*Required task 1:* Render the records, from their first line up to and including the line with "state / province: Querétaro", as a Markdown table with the columns No. and Line, giving each line a row number and leaving out blank lines.

Out Aug. 20, 2013
With the 1896 publication of Rose O’Neill’s comic strip The Old Subscriber Calls, in Truth Magazine,
American women entered the field of comics, and they never left it.
But, you might not know that reading most of the comics histories out
there.
Trina Robbins has spent the last thirty years recording the
accomplishments of a century of women cartoonists, and Pretty in Ink
is her ultimate book, a revised, updated and rewritten history of women
cartoonists, with more color illustrations than ever before, and with
some startling new discoveries (such as a Native American woman
cartoonist from the 1940s who was also a Corporal in the women’s army,
and the revelation that a cartoonist included in all of Robbins’s
previous histories was a man!) In the pages of Pretty in Ink
you’ll find new photos and correspondence from cartoonists Ethel Hays
and Edwina Dumm, and the true story of Golden Age comic book star Lily
Renee, as intriguing as the comics she drew. Although the comics
profession was dominated by men, there were far more women working in
the profession throughout the 20th century than other histories
indicate, and they have flourished in the 21st.

*Required task 2:* According to the book description on women cartoonists, in which magazine was Rose O’Neill’s comic strip The Old Subscriber Calls published in 1896?

*Dataset records:*

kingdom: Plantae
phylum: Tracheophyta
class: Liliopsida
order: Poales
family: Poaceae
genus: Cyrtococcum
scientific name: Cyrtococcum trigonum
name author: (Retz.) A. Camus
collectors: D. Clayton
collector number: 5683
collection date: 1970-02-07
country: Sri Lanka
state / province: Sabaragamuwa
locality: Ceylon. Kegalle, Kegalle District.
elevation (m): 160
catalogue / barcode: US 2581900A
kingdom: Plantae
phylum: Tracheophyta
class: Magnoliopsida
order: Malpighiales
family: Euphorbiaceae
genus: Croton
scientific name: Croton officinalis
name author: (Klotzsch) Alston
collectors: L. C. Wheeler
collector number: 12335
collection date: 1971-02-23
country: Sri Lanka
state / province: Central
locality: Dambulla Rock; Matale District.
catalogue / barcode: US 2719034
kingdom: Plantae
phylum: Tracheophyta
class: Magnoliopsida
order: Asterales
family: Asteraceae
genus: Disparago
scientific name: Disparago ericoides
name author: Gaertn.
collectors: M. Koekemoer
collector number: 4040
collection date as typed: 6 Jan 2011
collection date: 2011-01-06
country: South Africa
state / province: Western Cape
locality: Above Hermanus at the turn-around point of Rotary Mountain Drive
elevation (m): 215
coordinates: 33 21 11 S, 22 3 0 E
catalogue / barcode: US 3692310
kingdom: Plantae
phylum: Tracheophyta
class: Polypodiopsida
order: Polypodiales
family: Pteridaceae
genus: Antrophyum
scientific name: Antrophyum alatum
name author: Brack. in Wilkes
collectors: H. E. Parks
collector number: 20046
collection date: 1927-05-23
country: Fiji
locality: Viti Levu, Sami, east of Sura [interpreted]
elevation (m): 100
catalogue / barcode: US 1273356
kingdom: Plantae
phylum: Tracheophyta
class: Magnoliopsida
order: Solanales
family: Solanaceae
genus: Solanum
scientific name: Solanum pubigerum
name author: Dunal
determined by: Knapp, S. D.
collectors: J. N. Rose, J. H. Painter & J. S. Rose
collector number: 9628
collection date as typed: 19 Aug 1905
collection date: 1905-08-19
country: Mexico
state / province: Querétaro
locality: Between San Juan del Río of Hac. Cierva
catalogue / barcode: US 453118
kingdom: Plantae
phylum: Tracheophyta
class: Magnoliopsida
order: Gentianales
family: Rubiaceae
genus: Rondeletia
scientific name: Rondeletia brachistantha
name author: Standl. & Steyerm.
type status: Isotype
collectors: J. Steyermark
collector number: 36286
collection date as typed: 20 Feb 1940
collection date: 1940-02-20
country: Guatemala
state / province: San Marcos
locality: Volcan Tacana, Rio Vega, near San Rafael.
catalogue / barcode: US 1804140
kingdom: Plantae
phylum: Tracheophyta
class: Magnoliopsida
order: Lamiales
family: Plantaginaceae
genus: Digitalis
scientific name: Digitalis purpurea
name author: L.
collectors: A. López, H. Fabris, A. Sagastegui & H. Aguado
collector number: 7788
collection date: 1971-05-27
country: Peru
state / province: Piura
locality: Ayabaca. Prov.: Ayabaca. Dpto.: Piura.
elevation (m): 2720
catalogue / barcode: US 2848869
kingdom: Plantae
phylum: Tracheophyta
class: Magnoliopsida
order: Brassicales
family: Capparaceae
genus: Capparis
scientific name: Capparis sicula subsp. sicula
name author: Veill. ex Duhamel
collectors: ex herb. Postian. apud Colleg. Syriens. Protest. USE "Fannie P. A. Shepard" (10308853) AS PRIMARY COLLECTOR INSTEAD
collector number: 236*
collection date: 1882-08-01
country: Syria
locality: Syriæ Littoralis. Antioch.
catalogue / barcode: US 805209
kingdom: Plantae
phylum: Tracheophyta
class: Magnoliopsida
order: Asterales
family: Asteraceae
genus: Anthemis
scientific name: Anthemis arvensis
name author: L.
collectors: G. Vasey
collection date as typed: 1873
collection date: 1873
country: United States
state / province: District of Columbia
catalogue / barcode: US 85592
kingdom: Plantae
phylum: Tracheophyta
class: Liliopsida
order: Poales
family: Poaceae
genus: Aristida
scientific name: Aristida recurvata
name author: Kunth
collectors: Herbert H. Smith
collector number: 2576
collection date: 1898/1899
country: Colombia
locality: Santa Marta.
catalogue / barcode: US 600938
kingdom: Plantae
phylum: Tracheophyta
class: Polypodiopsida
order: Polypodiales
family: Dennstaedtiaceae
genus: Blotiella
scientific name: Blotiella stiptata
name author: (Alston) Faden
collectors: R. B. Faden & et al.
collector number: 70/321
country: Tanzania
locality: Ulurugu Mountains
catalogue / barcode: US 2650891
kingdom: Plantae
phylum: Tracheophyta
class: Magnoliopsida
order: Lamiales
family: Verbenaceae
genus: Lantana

*Task output 1:*
| No. | Line |
|---|---|
| 1 | kingdom: Plantae |
| 2 | phylum: Tracheophyta |
| 3 | class: Liliopsida |
| 4 | order: Poales |
| 5 | family: Poaceae |
| 6 | genus: Cyrtococcum |
| 7 | scientific name: Cyrtococcum trigonum |
| 8 | name author: (Retz.) A. Camus |
| 9 | collectors: D. Clayton |
| 10 | collector number: 5683 |
| 11 | collection date: 1970-02-07 |
| 12 | country: Sri Lanka |
| 13 | state / province: Sabaragamuwa |
| 14 | locality: Ceylon. Kegalle, Kegalle District. |
| 15 | elevation (m): 160 |
| 16 | catalogue / barcode: US 2581900A |
| 17 | kingdom: Plantae |
| 18 | phylum: Tracheophyta |
| 19 | class: Magnoliopsida |
| 20 | order: Malpighiales |
| 21 | family: Euphorbiaceae |
| 22 | genus: Croton |
| 23 | scientific name: Croton officinalis |
| 24 | name author: (Klotzsch) Alston |
| 25 | collectors: L. C. Wheeler |
| 26 | collector number: 12335 |
| 27 | collection date: 1971-02-23 |
| 28 | country: Sri Lanka |
| 29 | state / province: Central |
| 30 | locality: Dambulla Rock; Matale District. |
| 31 | catalogue / barcode: US 2719034 |
| 32 | kingdom: Plantae |
| 33 | phylum: Tracheophyta |
| 34 | class: Magnoliopsida |
| 35 | order: Asterales |
| 36 | family: Asteraceae |
| 37 | genus: Disparago |
| 38 | scientific name: Disparago ericoides |
| 39 | name author: Gaertn. |
| 40 | collectors: M. Koekemoer |
| 41 | collector number: 4040 |
| 42 | collection date as typed: 6 Jan 2011 |
| 43 | collection date: 2011-01-06 |
| 44 | country: South Africa |
| 45 | state / province: Western Cape |
| 46 | locality: Above Hermanus at the turn-around point of Rotary Mountain Drive |
| 47 | elevation (m): 215 |
| 48 | coordinates: 33 21 11 S, 22 3 0 E |
| 49 | catalogue / barcode: US 3692310 |
| 50 | kingdom: Plantae |
| 51 | phylum: Tracheophyta |
| 52 | class: Polypodiopsida |
| 53 | order: Polypodiales |
| 54 | family: Pteridaceae |
| 55 | genus: Antrophyum |
| 56 | scientific name: Antrophyum alatum |
| 57 | name author: Brack. in Wilkes |
| 58 | collectors: H. E. Parks |
| 59 | collector number: 20046 |
| 60 | collection date: 1927-05-23 |
| 61 | country: Fiji |
| 62 | locality: Viti Levu, Sami, east of Sura [interpreted] |
| 63 | elevation (m): 100 |
| 64 | catalogue / barcode: US 1273356 |
| 65 | kingdom: Plantae |
| 66 | phylum: Tracheophyta |
| 67 | class: Magnoliopsida |
| 68 | order: Solanales |
| 69 | family: Solanaceae |
| 70 | genus: Solanum |
| 71 | scientific name: Solanum pubigerum |
| 72 | name author: Dunal |
| 73 | determined by: Knapp, S. D. |
| 74 | collectors: J. N. Rose, J. H. Painter & J. S. Rose |
| 75 | collector number: 9628 |
| 76 | collection date as typed: 19 Aug 1905 |
| 77 | collection date: 1905-08-19 |
| 78 | country: Mexico |
| 79 | state / province: Querétaro |

*Task output 2:* Truth Magazine